Litigation

Litigation

The Paul, Weiss Litigation Department is led by a team of the country’s most accomplished trial lawyers. Our litigators handle the most complex and demanding lawsuits, class actions, government investigations, criminal prosecutions and restructurings. Our clients include Fortune 50 corporations and other prominent companies in the financial services, investment, medical device, pharmaceutical, sports, technology, energy, media and insurance industries. Every day, we are called on by chief executives, board chairs, general counsel, investors and entrepreneurs for our unmatched trial skills, sophisticated business judgment and renowned strategic advice.  

For decades, the Paul, Weiss Litigation Department has been the first choice to defend and prosecute the highest-profile litigations of our time. Our strength and success as trial lawyers, our credibility with government officials and regulators, and our track record of courtroom wins and creative out-of-court resolutions set us apart from our peers.

We are known first and foremost as trial lawyers, with the experience and confidence to take cases all the way – especially when the stakes are the greatest. We regularly go up against the most skilled adversaries, winning landmark cases all over the country, handling arbitrations here and abroad, and achieving appellate victories. Our litigators have tried and argued cases in virtually every forum – from state and federal trial and appellate courts, to the U.S. bankruptcy courts and the Delaware Court of Chancery, to U.S. and international arbitration panels and mediators, to administrative tribunals of all kinds. Wherever and whenever we stand up for our clients, we prepare to play the long game. We are always ready to go to trial, but we also use our readiness and reputation to strike favorable settlements and minimize regulatory risks.

» **MATERIAL SHOWN**
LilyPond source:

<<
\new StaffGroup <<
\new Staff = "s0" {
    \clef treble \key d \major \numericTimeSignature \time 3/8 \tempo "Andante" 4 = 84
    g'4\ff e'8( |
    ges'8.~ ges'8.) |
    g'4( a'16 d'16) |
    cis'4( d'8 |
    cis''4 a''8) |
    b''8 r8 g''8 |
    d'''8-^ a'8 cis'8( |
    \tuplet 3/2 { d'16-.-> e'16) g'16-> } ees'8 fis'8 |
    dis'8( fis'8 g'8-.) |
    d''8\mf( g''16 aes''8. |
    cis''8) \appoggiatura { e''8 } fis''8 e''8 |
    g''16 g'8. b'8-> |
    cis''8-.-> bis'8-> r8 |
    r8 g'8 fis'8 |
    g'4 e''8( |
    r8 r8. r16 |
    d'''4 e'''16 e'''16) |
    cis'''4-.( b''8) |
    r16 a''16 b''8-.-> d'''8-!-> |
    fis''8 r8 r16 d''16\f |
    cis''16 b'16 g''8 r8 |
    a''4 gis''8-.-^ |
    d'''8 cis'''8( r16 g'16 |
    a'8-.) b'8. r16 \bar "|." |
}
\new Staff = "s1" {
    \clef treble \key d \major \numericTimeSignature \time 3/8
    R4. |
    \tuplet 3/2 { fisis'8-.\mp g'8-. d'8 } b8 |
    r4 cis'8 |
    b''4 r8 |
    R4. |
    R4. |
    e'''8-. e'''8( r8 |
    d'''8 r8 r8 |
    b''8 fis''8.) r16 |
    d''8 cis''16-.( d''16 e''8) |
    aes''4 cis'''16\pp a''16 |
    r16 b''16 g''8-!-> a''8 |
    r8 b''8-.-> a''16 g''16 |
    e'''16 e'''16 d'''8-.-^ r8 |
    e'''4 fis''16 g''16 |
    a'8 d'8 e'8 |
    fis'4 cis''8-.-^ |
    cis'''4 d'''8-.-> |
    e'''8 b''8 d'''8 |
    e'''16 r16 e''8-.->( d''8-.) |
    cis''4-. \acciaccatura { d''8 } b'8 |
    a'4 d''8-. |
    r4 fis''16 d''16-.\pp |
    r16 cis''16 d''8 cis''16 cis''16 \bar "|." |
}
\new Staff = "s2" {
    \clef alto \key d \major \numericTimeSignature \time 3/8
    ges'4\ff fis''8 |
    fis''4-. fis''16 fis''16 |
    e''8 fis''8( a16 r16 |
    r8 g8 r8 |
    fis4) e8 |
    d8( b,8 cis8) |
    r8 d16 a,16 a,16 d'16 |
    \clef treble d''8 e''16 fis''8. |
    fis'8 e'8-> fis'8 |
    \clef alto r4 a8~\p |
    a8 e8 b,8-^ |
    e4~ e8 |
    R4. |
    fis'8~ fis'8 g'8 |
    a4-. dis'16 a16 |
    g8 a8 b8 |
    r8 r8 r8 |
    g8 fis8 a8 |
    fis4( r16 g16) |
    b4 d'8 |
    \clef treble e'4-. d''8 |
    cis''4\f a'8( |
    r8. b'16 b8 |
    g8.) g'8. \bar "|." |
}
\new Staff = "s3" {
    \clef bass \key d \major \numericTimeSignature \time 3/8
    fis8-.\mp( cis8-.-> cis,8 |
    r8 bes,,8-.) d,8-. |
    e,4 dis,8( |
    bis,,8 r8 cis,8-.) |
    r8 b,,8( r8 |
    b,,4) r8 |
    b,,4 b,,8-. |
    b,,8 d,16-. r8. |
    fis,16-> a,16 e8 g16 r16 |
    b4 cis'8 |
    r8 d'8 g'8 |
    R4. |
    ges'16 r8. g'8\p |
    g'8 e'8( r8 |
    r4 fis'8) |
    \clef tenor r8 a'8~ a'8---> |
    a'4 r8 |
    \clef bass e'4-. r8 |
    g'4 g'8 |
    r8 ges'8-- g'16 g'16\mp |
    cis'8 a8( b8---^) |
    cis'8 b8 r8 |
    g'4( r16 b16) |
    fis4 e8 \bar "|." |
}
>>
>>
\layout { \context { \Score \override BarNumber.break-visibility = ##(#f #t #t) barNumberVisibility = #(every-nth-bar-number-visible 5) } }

» **WORK INSTRUCTION A**
From the Paul, Weiss litigation text, reproduce everything from "The Paul, Weiss Litigation Department is" down to "renowned strategic advice.".
» **WORK INSTRUCTION B**
According to the Paul, Weiss litigation text, what sets the firm's Litigation Department apart from its peers?
» **WORK INSTRUCTION C**
Pick up the Paul, Weiss litigation text after its final sentence and continue it.

» **EXPECTED ANSWER A**
The Paul, Weiss Litigation Department is led by a team of the country’s most accomplished trial lawyers. Our litigators handle the most complex and demanding lawsuits, class actions, government investigations, criminal prosecutions and restructurings. Our clients include Fortune 50 corporations and other prominent companies in the financial services, investment, medical device, pharmaceutical, sports, technology, energy, media and insurance industries. Every day, we are called on by chief executives, board chairs, general counsel, investors and entrepreneurs for our unmatched trial skills, sophisticated business judgment and renowned strategic advice.

» **EXPECTED ANSWER B**
Its strength and success as trial lawyers, its credibility with government officials and regulators, and its track record of courtroom wins and creative out-of-court resolutions set it apart from its peers.

» **EXPECTED ANSWER C**
Corporations, financial services and private equity firms, investors and leading executives also turn to the Paul, Weiss Litigation Department when threatened with serious government investigations and enforcement actions. We are uniquely experienced in managing the behind-the-scenes interplay between competing regulators and law enforcement agencies, having navigated and resolved some of the largest regulatory matters in recent decades. Our litigators include former senior officials at the U.S. Department of Justice, the White House, the U.S. Securities and Exchange Commission, the U.S. Treasury Department, the Consumer Financial Protection Bureau, the U.S. Federal Trade Commission and the New York State Attorney General’s office.

The Litigation Department is also widely recognized for its extensive experience and sensitive handling of internal investigations; we are often among the first called in highly charged situations where boards and corporations face intense regulatory and public scrutiny.

“They are real litigators who know their way around a courtroom, a jury, and the media. This is the firm to go to if you care about the issue at stake.”

Benchmark Litigation

Recognition

The American Lawyer: Law Firm of the Year

  • New York Law Journal: 2024 Law Firm of the Year
  • New York Law Journal: 2023 General Litigation Department of the Year Finalist
  • Recognized by Chambers USA as Tier 1 firm in “General Commercial Litigation: The Elite” (NY & DC)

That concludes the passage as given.